§ Exercise instructions:
After dropping the pictures, give again exactly the lines of the data from its first line through the line with "1,1,0.0000,0.2500,-0.2000*", which is included as well.

§ Extracted material:

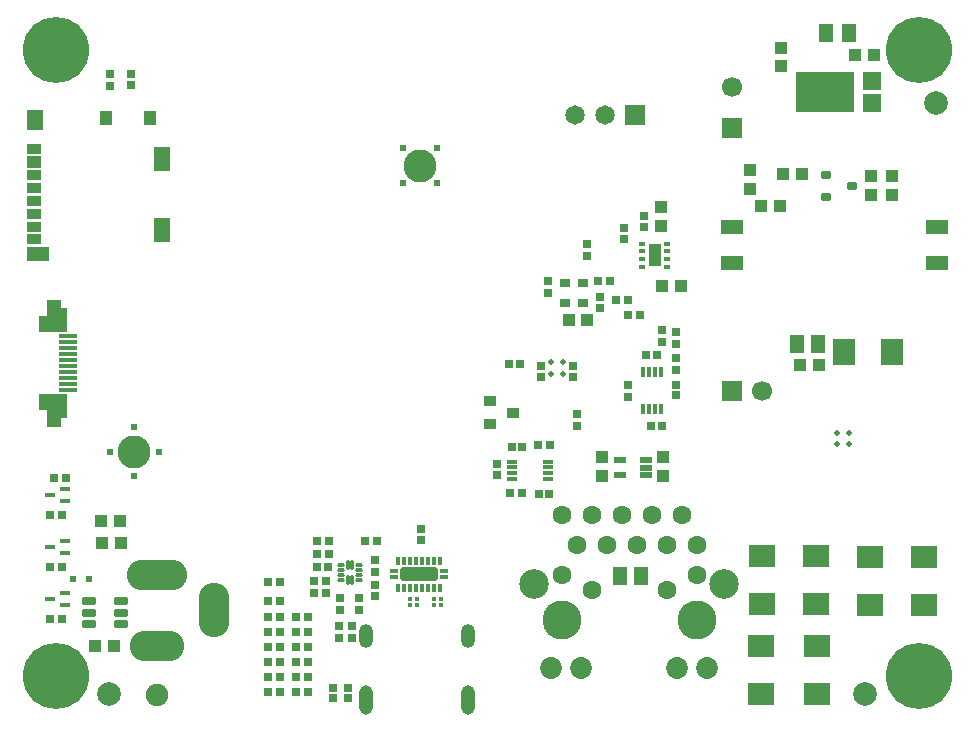
<source format=gbs>
G04*
G04 #@! TF.GenerationSoftware,Altium Limited,Altium Designer,20.0.13 (296)*
G04*
G04 Layer_Color=16711935*
%FSLAX44Y44*%
%MOMM*%
G71*
G01*
G75*
%ADD66R,0.4000X0.9000*%
%ADD67R,0.9000X0.4000*%
%ADD70R,1.1516X1.5016*%
%ADD71R,1.2516X1.5516*%
%ADD72R,0.7516X0.6516*%
%ADD77C,2.0000*%
%ADD79R,1.0016X1.1016*%
%ADD81R,0.7216X0.7216*%
%ADD82R,0.7216X0.7216*%
%ADD83R,1.1016X1.0016*%
%ADD84R,0.6516X0.7516*%
%ADD90R,1.8796X2.2606*%
%ADD102C,1.7000*%
%ADD103R,1.7000X1.7000*%
%ADD104C,1.6016*%
%ADD105C,1.8516*%
%ADD106C,3.3016*%
%ADD107C,2.5016*%
%ADD109C,1.9016*%
%ADD110O,4.6000X2.6000*%
%ADD111O,5.1000X2.6000*%
%ADD112O,2.6000X4.6000*%
%ADD113C,1.6516*%
%ADD114R,1.6516X1.6516*%
%ADD115C,5.6016*%
%ADD116O,1.2000X2.0000*%
%ADD117O,1.2000X2.5000*%
%ADD118R,1.7000X1.7000*%
%ADD119C,0.5080*%
%ADD120C,0.6080*%
%ADD198R,1.5016X1.4916*%
%ADD199R,4.9616X3.4616*%
%ADD200R,1.0000X0.5000*%
%ADD201R,1.0216X1.0816*%
G04:AMPARAMS|DCode=202|XSize=0.5mm|YSize=0.4mm|CornerRadius=0mm|HoleSize=0mm|Usage=FLASHONLY|Rotation=180.000|XOffset=0mm|YOffset=0mm|HoleType=Round|Shape=RoundedRectangle|*
%AMROUNDEDRECTD202*
21,1,0.5000,0.4000,0,0,180.0*
21,1,0.5000,0.4000,0,0,180.0*
1,1,0.0000,-0.2500,0.2000*
1,1,0.0000,0.2500,0.2000*
1,1,0.0000,0.2500,-0.2000*
1,1,0.0000,-0.2500,-0.2000*
%
%ADD202ROUNDEDRECTD202*%
G04:AMPARAMS|DCode=203|XSize=1.1mm|YSize=1.9mm|CornerRadius=0.01mm|HoleSize=0mm|Usage=FLASHONLY|Rotation=180.000|XOffset=0mm|YOffset=0mm|HoleType=Round|Shape=RoundedRectangle|*
%AMROUNDEDRECTD203*
21,1,1.1000,1.8800,0,0,180.0*
21,1,1.0800,1.9000,0,0,180.0*
1,1,0.0200,-0.5400,0.9400*
1,1,0.0200,0.5400,0.9400*
1,1,0.0200,0.5400,-0.9400*
1,1,0.0200,-0.5400,-0.9400*
%
%ADD203ROUNDEDRECTD203*%
%ADD204R,1.0016X0.9016*%
%ADD205R,0.8116X0.4016*%
%ADD206R,0.5816X0.5016*%
G04:AMPARAMS|DCode=207|XSize=0.7016mm|YSize=1.1016mm|CornerRadius=0.1018mm|HoleSize=0mm|Usage=FLASHONLY|Rotation=270.000|XOffset=0mm|YOffset=0mm|HoleType=Round|Shape=RoundedRectangle|*
%AMROUNDEDRECTD207*
21,1,0.7016,0.8980,0,0,270.0*
21,1,0.4980,1.1016,0,0,270.0*
1,1,0.2036,-0.4490,-0.2490*
1,1,0.2036,-0.4490,0.2490*
1,1,0.2036,0.4490,0.2490*
1,1,0.2036,0.4490,-0.2490*
%
%ADD207ROUNDEDRECTD207*%
%ADD208R,1.5066X0.4066*%
%ADD209R,1.1016X1.1016*%
%ADD210R,0.9516X0.7516*%
%ADD211R,1.4516X1.6516*%
%ADD212R,1.9016X1.2716*%
%ADD213R,1.4516X2.0016*%
%ADD214R,1.1016X1.3016*%
%ADD215R,1.2016X0.9516*%
%ADD216R,1.2016X0.9766*%
%ADD217R,1.2016X0.8516*%
%ADD218R,1.9016X1.2516*%
G04:AMPARAMS|DCode=219|XSize=0.6516mm|YSize=0.9016mm|CornerRadius=0.1003mm|HoleSize=0mm|Usage=FLASHONLY|Rotation=270.000|XOffset=0mm|YOffset=0mm|HoleType=Round|Shape=RoundedRectangle|*
%AMROUNDEDRECTD219*
21,1,0.6516,0.7010,0,0,270.0*
21,1,0.4510,0.9016,0,0,270.0*
1,1,0.2006,-0.3505,-0.2255*
1,1,0.2006,-0.3505,0.2255*
1,1,0.2006,0.3505,0.2255*
1,1,0.2006,0.3505,-0.2255*
%
%ADD219ROUNDEDRECTD219*%
%ADD220R,0.4216X0.4616*%
G04:AMPARAMS|DCode=221|XSize=0.39mm|YSize=0.74mm|CornerRadius=0.095mm|HoleSize=0mm|Usage=FLASHONLY|Rotation=180.000|XOffset=0mm|YOffset=0mm|HoleType=Round|Shape=RoundedRectangle|*
%AMROUNDEDRECTD221*
21,1,0.3900,0.5500,0,0,180.0*
21,1,0.2000,0.7400,0,0,180.0*
1,1,0.1900,-0.1000,0.2750*
1,1,0.1900,0.1000,0.2750*
1,1,0.1900,0.1000,-0.2750*
1,1,0.1900,-0.1000,-0.2750*
%
%ADD221ROUNDEDRECTD221*%
G04:AMPARAMS|DCode=222|XSize=1.14mm|YSize=3.14mm|CornerRadius=0.12mm|HoleSize=0mm|Usage=FLASHONLY|Rotation=270.000|XOffset=0mm|YOffset=0mm|HoleType=Round|Shape=RoundedRectangle|*
%AMROUNDEDRECTD222*
21,1,1.1400,2.9000,0,0,270.0*
21,1,0.9000,3.1400,0,0,270.0*
1,1,0.2400,-1.4500,-0.4500*
1,1,0.2400,-1.4500,0.4500*
1,1,0.2400,1.4500,0.4500*
1,1,0.2400,1.4500,-0.4500*
%
%ADD222ROUNDEDRECTD222*%
G04:AMPARAMS|DCode=223|XSize=0.39mm|YSize=0.74mm|CornerRadius=0.095mm|HoleSize=0mm|Usage=FLASHONLY|Rotation=270.000|XOffset=0mm|YOffset=0mm|HoleType=Round|Shape=RoundedRectangle|*
%AMROUNDEDRECTD223*
21,1,0.3900,0.5500,0,0,270.0*
21,1,0.2000,0.7400,0,0,270.0*
1,1,0.1900,-0.2750,-0.1000*
1,1,0.1900,-0.2750,0.1000*
1,1,0.1900,0.2750,0.1000*
1,1,0.1900,0.2750,-0.1000*
%
%ADD223ROUNDEDRECTD223*%
G04:AMPARAMS|DCode=224|XSize=0.3mm|YSize=0.6mm|CornerRadius=0.1mm|HoleSize=0mm|Usage=FLASHONLY|Rotation=90.000|XOffset=0mm|YOffset=0mm|HoleType=Round|Shape=RoundedRectangle|*
%AMROUNDEDRECTD224*
21,1,0.3000,0.4000,0,0,90.0*
21,1,0.1000,0.6000,0,0,90.0*
1,1,0.2000,0.2000,0.0500*
1,1,0.2000,0.2000,-0.0500*
1,1,0.2000,-0.2000,-0.0500*
1,1,0.2000,-0.2000,0.0500*
%
%ADD224ROUNDEDRECTD224*%
G04:AMPARAMS|DCode=225|XSize=0.3mm|YSize=0.8mm|CornerRadius=0.1mm|HoleSize=0mm|Usage=FLASHONLY|Rotation=180.000|XOffset=0mm|YOffset=0mm|HoleType=Round|Shape=RoundedRectangle|*
%AMROUNDEDRECTD225*
21,1,0.3000,0.6000,0,0,180.0*
21,1,0.1000,0.8000,0,0,180.0*
1,1,0.2000,-0.0500,0.3000*
1,1,0.2000,0.0500,0.3000*
1,1,0.2000,0.0500,-0.3000*
1,1,0.2000,-0.0500,-0.3000*
%
%ADD225ROUNDEDRECTD225*%
%ADD226R,2.2606X1.8796*%
%ADD227R,2.4016X1.3516*%
%ADD228R,1.2016X2.7516*%
%ADD229R,1.7016X2.0516*%
%ADD230R,1.7016X2.0516*%
%ADD231R,1.2016X2.7516*%
%ADD232C,2.8000*%
G36*
X37775Y352646D02*
X37870Y352617D01*
X37959Y352569D01*
X38036Y352506D01*
X38100Y352429D01*
X38147Y352340D01*
X38176Y352245D01*
X38186Y352145D01*
X38176Y352045D01*
X38147Y351950D01*
X38100Y351861D01*
X38036Y351784D01*
X37959Y351721D01*
X37870Y351673D01*
X37775Y351644D01*
X37675Y351635D01*
X37576Y351644D01*
X37480Y351673D01*
X37392Y351721D01*
X37314Y351784D01*
X37251Y351861D01*
X37204Y351950D01*
X37174Y352045D01*
X37165Y352145D01*
X37174Y352245D01*
X37204Y352340D01*
X37251Y352429D01*
X37314Y352506D01*
X37392Y352569D01*
X37480Y352617D01*
X37576Y352646D01*
X37675Y352655D01*
X37775Y352646D01*
D02*
G37*
D66*
X532131Y292016D02*
D03*
X537131D02*
D03*
X542131D02*
D03*
X547131D02*
D03*
X532131Y261016D02*
D03*
X537131D02*
D03*
X542131D02*
D03*
X547131D02*
D03*
D67*
X420500Y201500D02*
D03*
Y206500D02*
D03*
Y211500D02*
D03*
Y216500D02*
D03*
X451500Y201500D02*
D03*
Y206500D02*
D03*
Y211500D02*
D03*
Y216500D02*
D03*
D70*
X706000Y579000D02*
D03*
X687000D02*
D03*
D71*
X512000Y120000D02*
D03*
X530000D02*
D03*
X662000Y316000D02*
D03*
X680000D02*
D03*
D72*
X560000Y326000D02*
D03*
Y316000D02*
D03*
X548000Y328000D02*
D03*
Y318000D02*
D03*
X98232Y545038D02*
D03*
Y535038D02*
D03*
X80568Y534663D02*
D03*
Y544663D02*
D03*
X451581Y359170D02*
D03*
Y369170D02*
D03*
X484500Y400500D02*
D03*
Y390500D02*
D03*
X291000Y91003D02*
D03*
Y101003D02*
D03*
X275000Y91003D02*
D03*
Y101003D02*
D03*
X305000Y133000D02*
D03*
Y123000D02*
D03*
X274000Y77003D02*
D03*
Y67003D02*
D03*
X285000Y77003D02*
D03*
Y67003D02*
D03*
X475600Y246400D02*
D03*
Y256400D02*
D03*
X408000Y204704D02*
D03*
Y214704D02*
D03*
X560000Y304000D02*
D03*
Y294000D02*
D03*
X519000Y271000D02*
D03*
Y281000D02*
D03*
D77*
X80000Y20000D02*
D03*
X780000Y520000D02*
D03*
X720000Y20000D02*
D03*
D79*
X727000Y561000D02*
D03*
X711000D02*
D03*
X681000Y298000D02*
D03*
X665000D02*
D03*
X73406Y147829D02*
D03*
X89406D02*
D03*
X89000Y166000D02*
D03*
X73000D02*
D03*
X68000Y60000D02*
D03*
X84000D02*
D03*
X564000Y365000D02*
D03*
X548000D02*
D03*
X632000Y432500D02*
D03*
X648000D02*
D03*
X666000Y460000D02*
D03*
X650000D02*
D03*
D81*
X443500Y188703D02*
D03*
X452500D02*
D03*
X547500Y247000D02*
D03*
X538500D02*
D03*
X420500Y229000D02*
D03*
X429500D02*
D03*
D82*
X515241Y405000D02*
D03*
Y414000D02*
D03*
X533000Y424500D02*
D03*
Y415500D02*
D03*
X495581Y355670D02*
D03*
Y346670D02*
D03*
X268868Y25203D02*
D03*
Y16203D02*
D03*
X282100Y24900D02*
D03*
Y15900D02*
D03*
X343922Y159452D02*
D03*
Y150452D02*
D03*
X305000Y112000D02*
D03*
Y103000D02*
D03*
X472250Y288189D02*
D03*
Y297189D02*
D03*
X445250Y288132D02*
D03*
Y297132D02*
D03*
X560000Y272500D02*
D03*
Y281500D02*
D03*
D83*
X497000Y204000D02*
D03*
Y220000D02*
D03*
X549000Y204000D02*
D03*
Y220000D02*
D03*
X622500Y463000D02*
D03*
Y447000D02*
D03*
X649000Y567000D02*
D03*
Y551000D02*
D03*
X547000Y416000D02*
D03*
Y432000D02*
D03*
X725000Y458000D02*
D03*
Y442000D02*
D03*
X742500Y442000D02*
D03*
Y458000D02*
D03*
D84*
X494000Y369000D02*
D03*
X504000D02*
D03*
X224308Y85238D02*
D03*
X214308D02*
D03*
X224308Y98238D02*
D03*
X214308D02*
D03*
X238308Y34038D02*
D03*
X248308D02*
D03*
X238308Y46838D02*
D03*
X248308D02*
D03*
X39500Y83500D02*
D03*
X29500D02*
D03*
X39500Y171500D02*
D03*
X29500D02*
D03*
X43000Y203000D02*
D03*
X33000D02*
D03*
X39494Y127506D02*
D03*
X29494D02*
D03*
X224308Y21238D02*
D03*
X214308D02*
D03*
X224308Y34038D02*
D03*
X214308D02*
D03*
X224308Y46838D02*
D03*
X214308D02*
D03*
X224308Y59638D02*
D03*
X214308D02*
D03*
X224308Y72438D02*
D03*
X214308D02*
D03*
X238308Y21238D02*
D03*
X248308D02*
D03*
X238308Y72438D02*
D03*
X248308D02*
D03*
X238308Y59638D02*
D03*
X248308D02*
D03*
X238308Y85238D02*
D03*
X248308D02*
D03*
X214576Y114504D02*
D03*
X224576D02*
D03*
X529000Y341000D02*
D03*
X519000D02*
D03*
X518741Y353022D02*
D03*
X508741D02*
D03*
X253501Y115504D02*
D03*
X263501D02*
D03*
X253501Y105504D02*
D03*
X263501D02*
D03*
X255382Y126936D02*
D03*
X265382D02*
D03*
X256000Y138000D02*
D03*
X266000D02*
D03*
X296363Y149228D02*
D03*
X306363D02*
D03*
X256000Y149000D02*
D03*
X266000D02*
D03*
X428000Y299000D02*
D03*
X418000D02*
D03*
X443000Y230750D02*
D03*
X453000D02*
D03*
X419000Y189704D02*
D03*
X429000D02*
D03*
X544000Y307000D02*
D03*
X534000D02*
D03*
D90*
X742320Y309000D02*
D03*
X701680D02*
D03*
D102*
X607000Y533500D02*
D03*
X632500Y276000D02*
D03*
D103*
X607000Y498500D02*
D03*
D104*
X475550Y145500D02*
D03*
X500950D02*
D03*
X526350D02*
D03*
X551750D02*
D03*
X577150D02*
D03*
X564450Y170900D02*
D03*
X539050D02*
D03*
X513650D02*
D03*
X488250D02*
D03*
X462850D02*
D03*
X577150Y120300D02*
D03*
X551750Y107600D02*
D03*
X488250D02*
D03*
X462850Y120300D02*
D03*
D105*
X586300Y41400D02*
D03*
X560900D02*
D03*
X479100D02*
D03*
X453700D02*
D03*
D106*
X577150Y82000D02*
D03*
X462850D02*
D03*
D107*
X600645Y112500D02*
D03*
X439355D02*
D03*
D109*
X120000Y18500D02*
D03*
D110*
X120000Y60250D02*
D03*
D111*
X120000Y120250D02*
D03*
D112*
X168250Y90500D02*
D03*
D113*
X474200Y510000D02*
D03*
X499600D02*
D03*
D114*
X525000D02*
D03*
D115*
X765000Y35000D02*
D03*
X35000Y565000D02*
D03*
Y35000D02*
D03*
X765000Y565000D02*
D03*
D116*
X383200Y68403D02*
D03*
X296800D02*
D03*
D117*
X383200Y14803D02*
D03*
X296800D02*
D03*
D118*
X607500Y276000D02*
D03*
D119*
X705764Y231071D02*
D03*
X695764Y231071D02*
D03*
X695764Y241071D02*
D03*
X705764Y241071D02*
D03*
X463750Y291000D02*
D03*
X453750D02*
D03*
X463750Y301000D02*
D03*
X453750D02*
D03*
D120*
X80250Y225000D02*
D03*
X121750D02*
D03*
X101000Y245750D02*
D03*
Y204250D02*
D03*
X357673Y481672D02*
D03*
X328328Y452327D02*
D03*
X357673D02*
D03*
X328328Y481672D02*
D03*
D198*
X726000Y538400D02*
D03*
Y520000D02*
D03*
D199*
X686180Y529200D02*
D03*
D200*
X534001Y211251D02*
D03*
Y217751D02*
D03*
X512001D02*
D03*
X534001Y204751D02*
D03*
X512001D02*
D03*
D201*
X484481Y336170D02*
D03*
X468681D02*
D03*
D202*
X531000Y401000D02*
D03*
Y394500D02*
D03*
Y388000D02*
D03*
Y381500D02*
D03*
X552000D02*
D03*
Y388000D02*
D03*
Y394500D02*
D03*
Y401000D02*
D03*
D203*
X541500Y391250D02*
D03*
D204*
X402000Y267500D02*
D03*
Y248500D02*
D03*
X422000Y258000D02*
D03*
D205*
X42200Y105000D02*
D03*
Y95000D02*
D03*
X30000Y100000D02*
D03*
X42194Y149006D02*
D03*
Y139006D02*
D03*
X29994Y144006D02*
D03*
X42200Y193000D02*
D03*
Y183000D02*
D03*
X30000Y188000D02*
D03*
D206*
X49400Y117000D02*
D03*
X62600D02*
D03*
D207*
X90077Y79040D02*
D03*
Y88539D02*
D03*
Y98040D02*
D03*
X62577D02*
D03*
Y88539D02*
D03*
Y79040D02*
D03*
D208*
X44945Y277415D02*
D03*
D03*
Y282415D02*
D03*
Y287415D02*
D03*
Y292415D02*
D03*
Y297415D02*
D03*
Y302415D02*
D03*
Y307415D02*
D03*
Y312415D02*
D03*
Y317415D02*
D03*
Y322415D02*
D03*
D209*
X35135Y262925D02*
D03*
X35055Y337075D02*
D03*
D210*
X465831Y350920D02*
D03*
X481331Y367420D02*
D03*
Y350920D02*
D03*
X465831Y367420D02*
D03*
D211*
X17125Y505725D02*
D03*
D212*
X19375Y392525D02*
D03*
D213*
X124125Y472475D02*
D03*
Y412775D02*
D03*
D214*
X114375Y507475D02*
D03*
X77375D02*
D03*
D215*
X15875Y481125D02*
D03*
Y459125D02*
D03*
Y448125D02*
D03*
Y437125D02*
D03*
Y426125D02*
D03*
Y415125D02*
D03*
D216*
Y470125D02*
D03*
D217*
Y404625D02*
D03*
D218*
X781000Y385000D02*
D03*
Y415000D02*
D03*
X607000Y385000D02*
D03*
Y415000D02*
D03*
D219*
X686500Y440500D02*
D03*
Y459500D02*
D03*
X708500Y450000D02*
D03*
D220*
X340751Y94704D02*
D03*
Y100304D02*
D03*
X334751Y94704D02*
D03*
Y100304D02*
D03*
X360751Y94704D02*
D03*
Y100304D02*
D03*
X354751Y94704D02*
D03*
Y100304D02*
D03*
D221*
X334500Y132503D02*
D03*
X329500D02*
D03*
X354500D02*
D03*
X349500D02*
D03*
X324500D02*
D03*
X339500D02*
D03*
X344500D02*
D03*
X359500D02*
D03*
X354500Y109503D02*
D03*
X359500D02*
D03*
X334500D02*
D03*
X339500D02*
D03*
X344500D02*
D03*
X349500D02*
D03*
X324500D02*
D03*
X329500D02*
D03*
D222*
X342000Y121003D02*
D03*
D223*
X363500Y123503D02*
D03*
Y118503D02*
D03*
X320500D02*
D03*
Y123503D02*
D03*
D224*
X291252Y116505D02*
D03*
Y120505D02*
D03*
Y124505D02*
D03*
Y128505D02*
D03*
X276252D02*
D03*
Y124505D02*
D03*
Y120505D02*
D03*
Y116505D02*
D03*
D225*
X285751Y129005D02*
D03*
X281751D02*
D03*
Y116005D02*
D03*
X285751D02*
D03*
D226*
X724000Y136000D02*
D03*
Y95360D02*
D03*
X770000Y136000D02*
D03*
Y95360D02*
D03*
X678133Y95680D02*
D03*
Y136320D02*
D03*
X632000Y19680D02*
D03*
Y60320D02*
D03*
X679000Y19680D02*
D03*
Y60320D02*
D03*
X632200Y95680D02*
D03*
Y136320D02*
D03*
D227*
X32444Y266666D02*
D03*
X32444Y333167D02*
D03*
D228*
X33445Y259665D02*
D03*
D229*
X35945Y263165D02*
D03*
D230*
X35945Y336665D02*
D03*
D231*
X33445Y340165D02*
D03*
D232*
X101000Y225000D02*
D03*
X343000Y467000D02*
D03*
M02*

</source>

§ Your response:
<source format=gbs>
G04*
G04 #@! TF.GenerationSoftware,Altium Limited,Altium Designer,20.0.13 (296)*
G04*
G04 Layer_Color=16711935*
%FSLAX44Y44*%
%MOMM*%
G71*
G01*
G75*
%ADD66R,0.4000X0.9000*%
%ADD67R,0.9000X0.4000*%
%ADD70R,1.1516X1.5016*%
%ADD71R,1.2516X1.5516*%
%ADD72R,0.7516X0.6516*%
%ADD77C,2.0000*%
%ADD79R,1.0016X1.1016*%
%ADD81R,0.7216X0.7216*%
%ADD82R,0.7216X0.7216*%
%ADD83R,1.1016X1.0016*%
%ADD84R,0.6516X0.7516*%
%ADD90R,1.8796X2.2606*%
%ADD102C,1.7000*%
%ADD103R,1.7000X1.7000*%
%ADD104C,1.6016*%
%ADD105C,1.8516*%
%ADD106C,3.3016*%
%ADD107C,2.5016*%
%ADD109C,1.9016*%
%ADD110O,4.6000X2.6000*%
%ADD111O,5.1000X2.6000*%
%ADD112O,2.6000X4.6000*%
%ADD113C,1.6516*%
%ADD114R,1.6516X1.6516*%
%ADD115C,5.6016*%
%ADD116O,1.2000X2.0000*%
%ADD117O,1.2000X2.5000*%
%ADD118R,1.7000X1.7000*%
%ADD119C,0.5080*%
%ADD120C,0.6080*%
%ADD198R,1.5016X1.4916*%
%ADD199R,4.9616X3.4616*%
%ADD200R,1.0000X0.5000*%
%ADD201R,1.0216X1.0816*%
G04:AMPARAMS|DCode=202|XSize=0.5mm|YSize=0.4mm|CornerRadius=0mm|HoleSize=0mm|Usage=FLASHONLY|Rotation=180.000|XOffset=0mm|YOffset=0mm|HoleType=Round|Shape=RoundedRectangle|*
%AMROUNDEDRECTD202*
21,1,0.5000,0.4000,0,0,180.0*
21,1,0.5000,0.4000,0,0,180.0*
1,1,0.0000,-0.2500,0.2000*
1,1,0.0000,0.2500,0.2000*
1,1,0.0000,0.2500,-0.2000*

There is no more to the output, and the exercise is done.